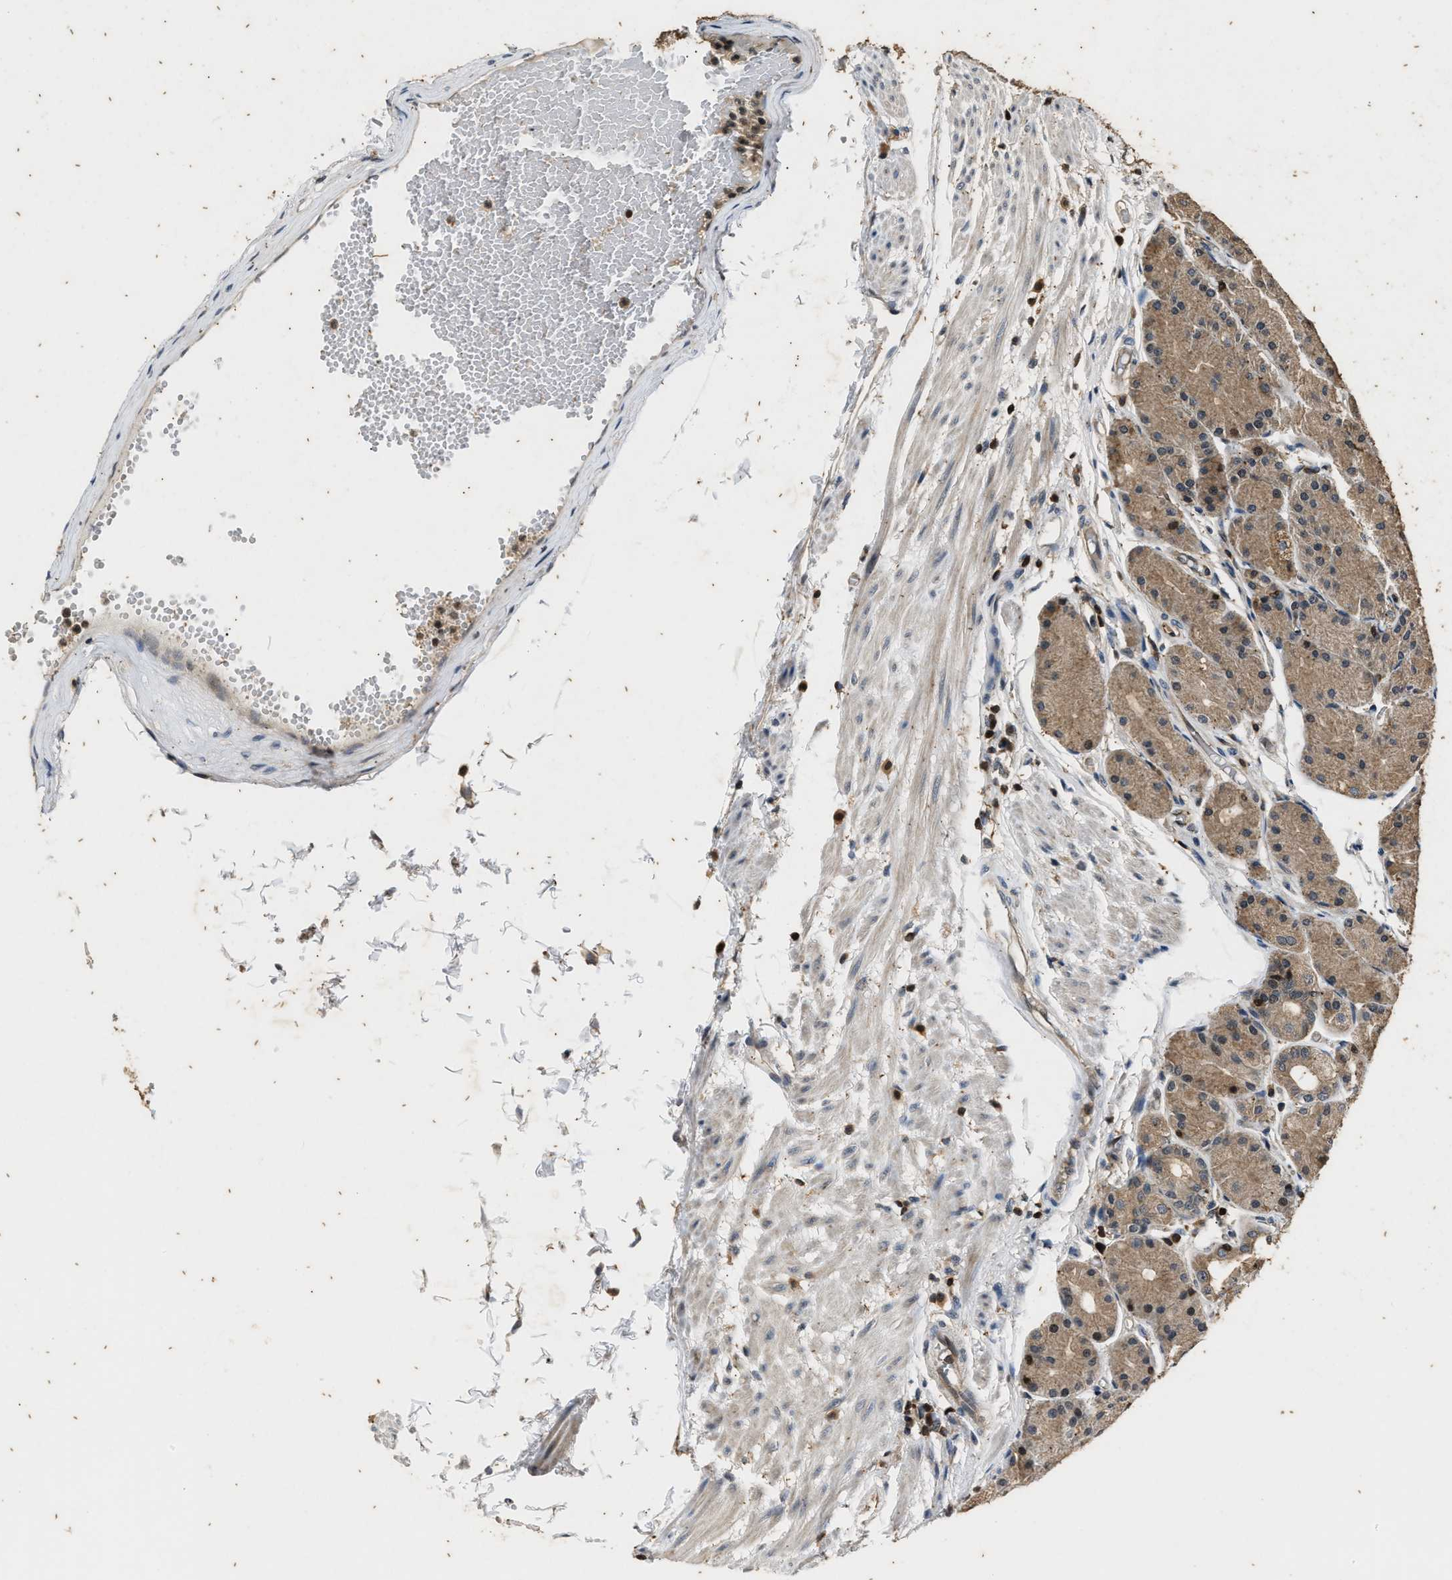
{"staining": {"intensity": "weak", "quantity": ">75%", "location": "cytoplasmic/membranous"}, "tissue": "stomach", "cell_type": "Glandular cells", "image_type": "normal", "snomed": [{"axis": "morphology", "description": "Normal tissue, NOS"}, {"axis": "topography", "description": "Stomach, upper"}], "caption": "Immunohistochemical staining of normal stomach demonstrates >75% levels of weak cytoplasmic/membranous protein staining in approximately >75% of glandular cells. (Brightfield microscopy of DAB IHC at high magnification).", "gene": "PTPN7", "patient": {"sex": "male", "age": 72}}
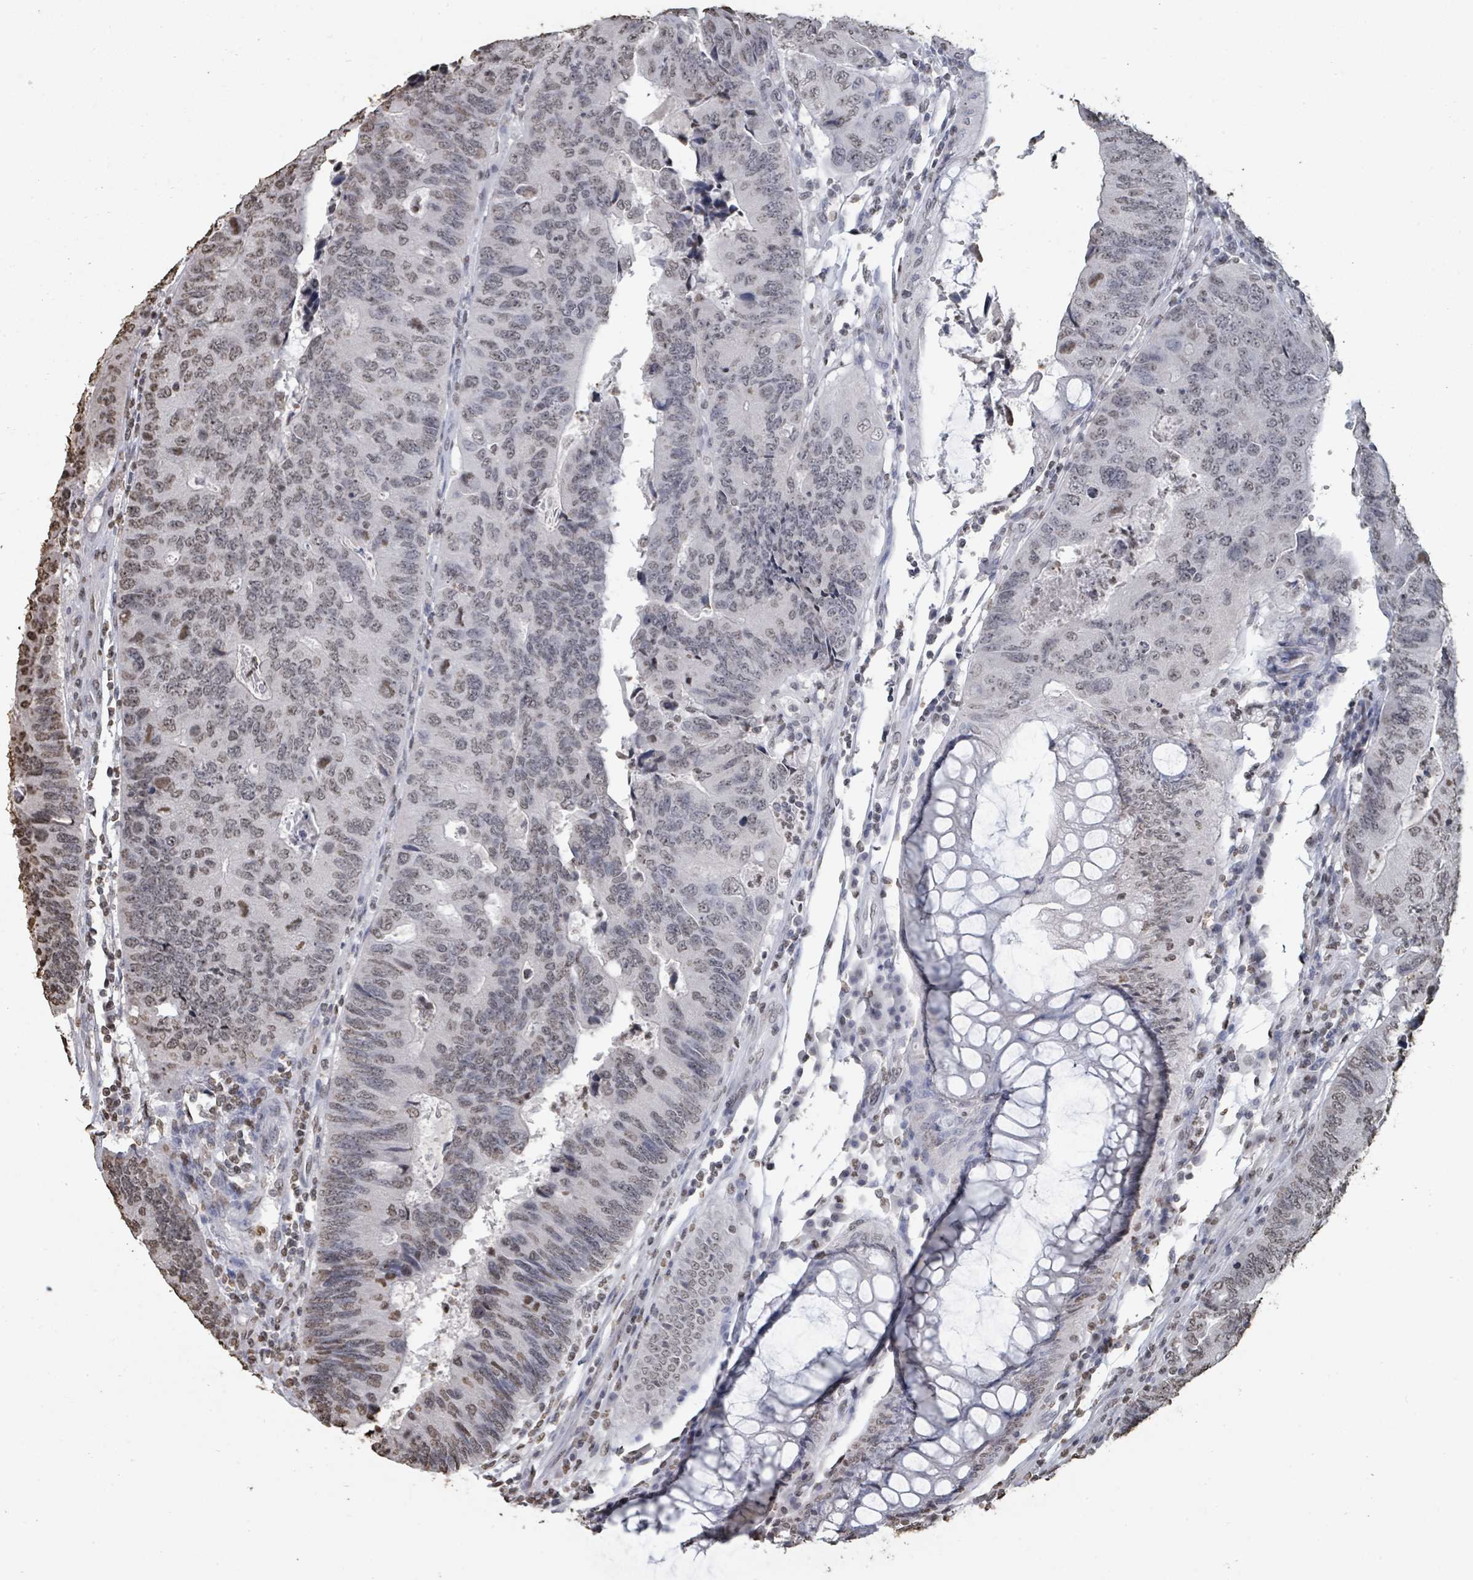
{"staining": {"intensity": "weak", "quantity": "25%-75%", "location": "nuclear"}, "tissue": "colorectal cancer", "cell_type": "Tumor cells", "image_type": "cancer", "snomed": [{"axis": "morphology", "description": "Adenocarcinoma, NOS"}, {"axis": "topography", "description": "Colon"}], "caption": "This image demonstrates IHC staining of colorectal cancer, with low weak nuclear expression in approximately 25%-75% of tumor cells.", "gene": "MRPS12", "patient": {"sex": "female", "age": 67}}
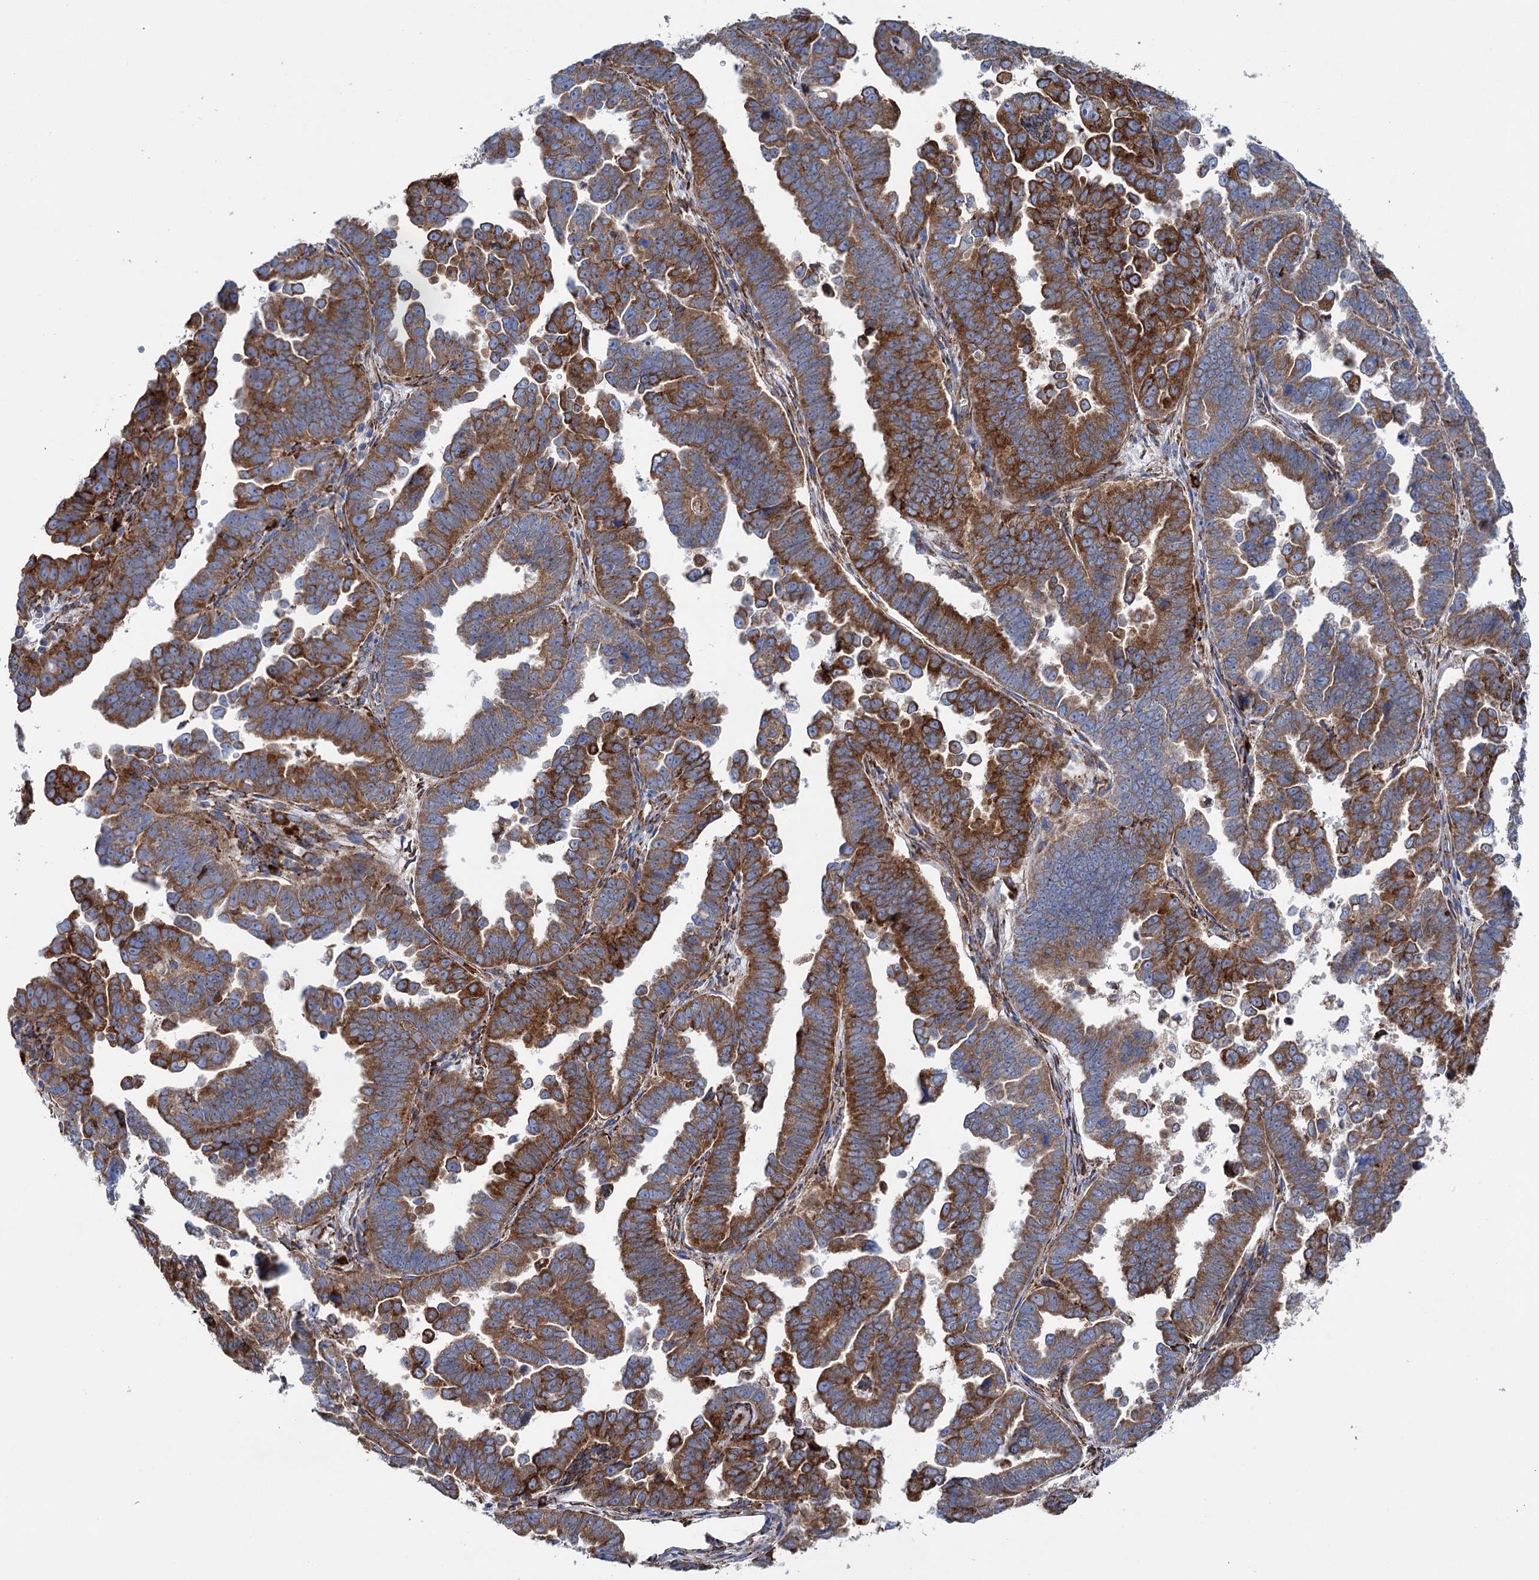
{"staining": {"intensity": "strong", "quantity": ">75%", "location": "cytoplasmic/membranous"}, "tissue": "endometrial cancer", "cell_type": "Tumor cells", "image_type": "cancer", "snomed": [{"axis": "morphology", "description": "Adenocarcinoma, NOS"}, {"axis": "topography", "description": "Endometrium"}], "caption": "A high-resolution photomicrograph shows IHC staining of adenocarcinoma (endometrial), which displays strong cytoplasmic/membranous positivity in about >75% of tumor cells.", "gene": "SHE", "patient": {"sex": "female", "age": 75}}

== Work order ==
Word for word, restate the material above; do not carry over the pictures.

== Result ==
{"staining": {"intensity": "weak", "quantity": ">75%", "location": "cytoplasmic/membranous"}, "tissue": "stomach", "cell_type": "Glandular cells", "image_type": "normal", "snomed": [{"axis": "morphology", "description": "Normal tissue, NOS"}, {"axis": "topography", "description": "Stomach, upper"}], "caption": "Immunohistochemical staining of normal stomach demonstrates >75% levels of weak cytoplasmic/membranous protein staining in approximately >75% of glandular cells. (Brightfield microscopy of DAB IHC at high magnification).", "gene": "PTPN7", "patient": {"sex": "male", "age": 72}}
{"staining": {"intensity": "weak", "quantity": "25%-75%", "location": "nuclear"}, "tissue": "colorectal cancer", "cell_type": "Tumor cells", "image_type": "cancer", "snomed": [{"axis": "morphology", "description": "Adenocarcinoma, NOS"}, {"axis": "topography", "description": "Colon"}], "caption": "This image demonstrates IHC staining of colorectal cancer, with low weak nuclear expression in approximately 25%-75% of tumor cells.", "gene": "MRPS12", "patient": {"sex": "female", "age": 67}}
{"staining": {"intensity": "strong", "quantity": ">75%", "location": "cytoplasmic/membranous"}, "tissue": "endometrial cancer", "cell_type": "Tumor cells", "image_type": "cancer", "snomed": [{"axis": "morphology", "description": "Adenocarcinoma, NOS"}, {"axis": "topography", "description": "Endometrium"}], "caption": "A high-resolution photomicrograph shows IHC staining of adenocarcinoma (endometrial), which displays strong cytoplasmic/membranous positivity in about >75% of tumor cells.", "gene": "SHE", "patient": {"sex": "female", "age": 75}}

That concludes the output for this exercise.